The stolen data does not appear to be for sale on the dark web, said investigators who are “working to unravel whether the campaign is connected to other significant corporate breaches where China is a suspect.” APT10’s activity seems to have lessened in the past year, but “the threat to cloud providers remains.”

“I’d be shocked if there were not dozens of companies that have no idea that [APT10] has been or is still in their network,” said former deputy assistant AG for national security Luke Dembosky, who now works with companies attacked by groups including APT10.

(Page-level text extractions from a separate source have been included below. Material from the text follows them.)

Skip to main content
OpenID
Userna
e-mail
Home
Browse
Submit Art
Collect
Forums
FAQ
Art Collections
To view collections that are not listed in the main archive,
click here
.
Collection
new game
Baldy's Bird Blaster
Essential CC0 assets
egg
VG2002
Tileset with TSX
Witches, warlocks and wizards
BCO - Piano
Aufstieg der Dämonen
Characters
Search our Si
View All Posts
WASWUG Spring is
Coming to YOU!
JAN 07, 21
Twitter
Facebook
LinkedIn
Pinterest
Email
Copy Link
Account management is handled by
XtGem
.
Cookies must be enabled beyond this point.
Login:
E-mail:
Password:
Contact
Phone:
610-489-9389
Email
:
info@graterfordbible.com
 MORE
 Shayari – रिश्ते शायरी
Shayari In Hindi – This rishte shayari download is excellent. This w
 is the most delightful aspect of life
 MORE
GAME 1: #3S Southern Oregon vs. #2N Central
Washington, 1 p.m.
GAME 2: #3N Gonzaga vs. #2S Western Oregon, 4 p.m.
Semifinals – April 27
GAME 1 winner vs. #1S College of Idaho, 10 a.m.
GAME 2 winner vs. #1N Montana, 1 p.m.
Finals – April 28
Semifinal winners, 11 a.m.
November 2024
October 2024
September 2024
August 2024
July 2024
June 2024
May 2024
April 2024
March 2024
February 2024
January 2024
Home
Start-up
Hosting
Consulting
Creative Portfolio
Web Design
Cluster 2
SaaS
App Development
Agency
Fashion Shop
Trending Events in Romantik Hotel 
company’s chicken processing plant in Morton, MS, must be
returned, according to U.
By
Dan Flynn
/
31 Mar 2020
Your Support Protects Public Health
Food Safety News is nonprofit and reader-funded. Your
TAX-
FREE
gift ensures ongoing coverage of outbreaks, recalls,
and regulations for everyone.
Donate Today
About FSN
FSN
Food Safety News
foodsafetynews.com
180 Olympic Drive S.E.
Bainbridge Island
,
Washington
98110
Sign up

Elsewhere, WSJ reports that Trump’s classified directive, dubbed National Security Presidential Memorandum 13, was issued nearly a year-and-a-half ago, and its “less restrictive rules for the military’s use of cyber weapons … has allowed the administration to rely on cyber operations to confront a broader array of threats and to react more nimbly to changing circumstances.”

But the administration has rejected “repeated bipartisan requests” to view the directive, which led “Congress to include a provision in its latest defense bill … that will require the president to allow selected congressional committees to read in a secure facility copies of the document and any other presidential memorandum relating to the Pentagon’s ‘operations in cyberspace’ within 30 days.”